Records provided —
%%

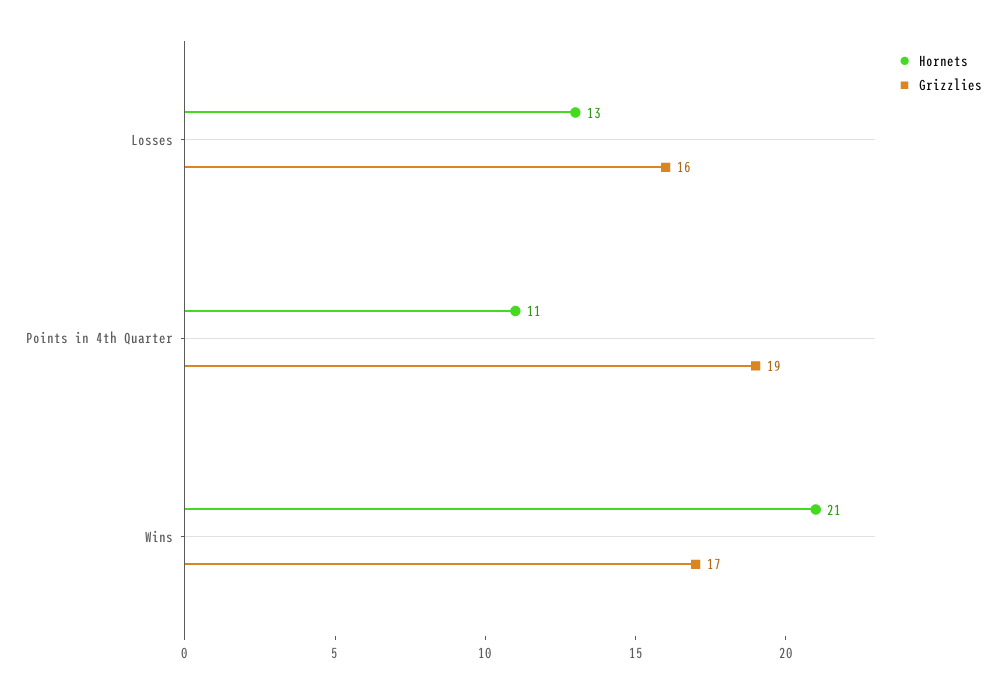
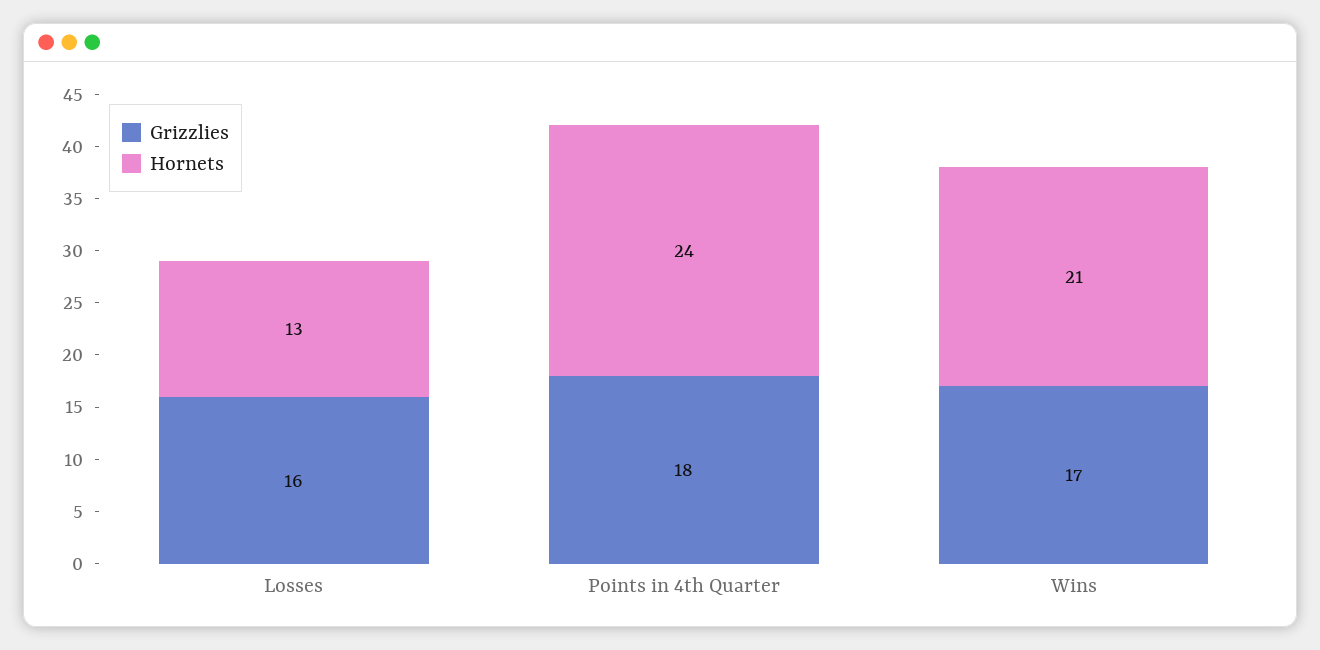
  {
    "Hornets": {
      "Losses": 13,
-     "Points in 4th Quarter": 11,
+     "Points in 4th Quarter": 24,
      "Wins": 21
    },
    "Grizzlies": {
      "Losses": 16,
-     "Points in 4th Quarter": 19,
+     "Points in 4th Quarter": 18,
      "Wins": 17
    }
  }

%%

Instruction — All pictures are to be dropped, and the records above returned exactly.

Answer section —
  {
    "Hornets": {
      "Losses": 13,
-     "Points in 4th Quarter": 11,
+     "Points in 4th Quarter": 24,
      "Wins": 21
    },
    "Grizzlies": {
      "Losses": 16,
-     "Points in 4th Quarter": 19,
+     "Points in 4th Quarter": 18,
      "Wins": 17
    }
  }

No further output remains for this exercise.